ROUGEMONT VOIT LA VIE EN VALROSE
Florian Carrard est la découverte romande de l’année de l’édition GaultMillau 2018. Le jeune chef, disciple d’Edgard Bovier, élabore une cuisine de terroir dans le petit village feutré et discret du Pays-d’Enhaut
«Come up, Slow down»… Telle est la devise de Rougemont, la station très huppée voisine de Gstaad. Il est vrai que la région du Pays-d’Enhaut envoûte autant qu’elle attire. Réputé pour sa douceur de vivre alpine typiquement helvétique, le village abrite depuis peu une nouvelle pépite culinaire au sein d’un joyau hôtelier flambant neuf.

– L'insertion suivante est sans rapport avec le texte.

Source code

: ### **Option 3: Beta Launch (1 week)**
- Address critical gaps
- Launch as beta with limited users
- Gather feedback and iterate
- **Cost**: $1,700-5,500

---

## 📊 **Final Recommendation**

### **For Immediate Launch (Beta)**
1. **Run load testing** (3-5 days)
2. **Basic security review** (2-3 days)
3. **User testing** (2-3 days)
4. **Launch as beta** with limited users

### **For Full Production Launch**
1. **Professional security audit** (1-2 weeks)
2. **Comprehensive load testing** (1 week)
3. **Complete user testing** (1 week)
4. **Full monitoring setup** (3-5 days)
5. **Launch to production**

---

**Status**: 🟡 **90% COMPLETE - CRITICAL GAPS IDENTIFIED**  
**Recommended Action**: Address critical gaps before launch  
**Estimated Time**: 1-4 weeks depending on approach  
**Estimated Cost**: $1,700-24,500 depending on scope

Ancienne petite pension luxueuse de 12 chambres, le Valrose est resté fermé pendant une décennie avant de rouvrir après deux ans de travaux. «Ils ont quand même surélevé l’hôtel», précise le jeune chef Florian Carrard avec enthousiasme au sujet de cette rénovation. Une réussite associant l’esprit contemporain et moderne à la rusticité et la chaleur d’un chalet. «C’est un endroit très simple et très sobre dans un petit village qui n’a pas besoin d’un mastodonte hôtelier de 500 chambres.» Mais qui se cache derrière cet homme au physique sec dont la barbe lui donne des airs de hipster des montagnes?
LA VOIX DU MENTOR
C’est en répondant à une annonce qu’il débarque dans la région. Le journal annonçait la réouverture imminente du Valrose. Après quatre ans de bons et loyaux services au sein du Lausanne Palace, le cuisinier saute sur l’occasion. Et décroche le poste. «C’était comme ouvrir mon propre restaurant; j’ai eu la chance d’avoir carte blanche. Ce changement est la suite logique de ma carrière. Une opportunité comme celle-là, on ne la laisse pas passer.»
Pourtant, le défi est de taille pour ce Fribourgeois d’origine, mais élevé à Yverdon, âgé d’à peine 28 ans. Avec intelligence, il collabore avec son ancien mentor, le chef lausannois étoilé Edgard Bovier. «Si j’ai un moment de doute ou un coup dur, je sais que je peux compter sur lui. Il est très rassurant de se sentir soutenu avant de s’investir dans un tel projet», révèle le chef. Bonne pioche. Le restaurant affiche complet dès le soir de l’inauguration et ne désemplit plus depuis. «Lors d’une ouverture, on ne sait jamais vraiment où l’on met les pieds… Mais c’est aussi ça le but du métier.» Son tempérament calme et posé l’aide à temporiser. Comment fait-il pour gérer la pression désormais quotidienne? «Avec beaucoup plus de sérénité la deuxième saison», avoue-t-il.
MALAKOFF AU KIRSCH
La recette de son succès? Avec humilité et simplicité, Florian Carrard sait mettre en avant les produits de la région autour d’une cuisine gourmande et accessible. La localité est son maître-mot, le terroir son terrain de jeu. «Nous sommes très gâtés par notre environnement. Les produits sont abondants. Je peux partir le matin à la découverte de champignons en compagnie des paysans, chercher la crème fleurette avant le service de midi et passer voir un apiculteur l’après-midi.»
Son restaurant de 60 couverts fait chavirer les touristes de passage et les villageois, tous friands de ses malakoffs au fromage d’alpage et kirsch, de son filet de truite en papillote au parfum de sapin et de son émincé de veau du pays tout en légèreté accompagné de ses roestis.
Récompensé par le GaultMillau en obtenant 14 points et le titre de révélation de l’année 2018, le jeune chef est lancé sur orbite mais garde les pieds sur terre. Les honneurs? Il ne s’y attendait pas. «C’est aussi une récompense pour les 17 employés de l’hôtel.» Il le sait, la route est longue. Pour qu’elle dure, elle doit être empruntée avec zénitude. «Je fais la cuisine qui me plaît. Et de toute façon, je ne pourrais pas faire autrement!»